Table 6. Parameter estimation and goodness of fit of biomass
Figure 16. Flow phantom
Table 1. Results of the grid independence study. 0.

● ● ● ● ●

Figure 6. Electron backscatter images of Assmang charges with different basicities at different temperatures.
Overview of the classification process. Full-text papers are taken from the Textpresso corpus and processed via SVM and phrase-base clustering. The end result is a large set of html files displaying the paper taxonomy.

● ● ● ● ●

TASK REQUIREMENTS = A bare number is the whole answer: how many lines in the entries contain "Figure"?

OUTPUT OF THE TASK = 2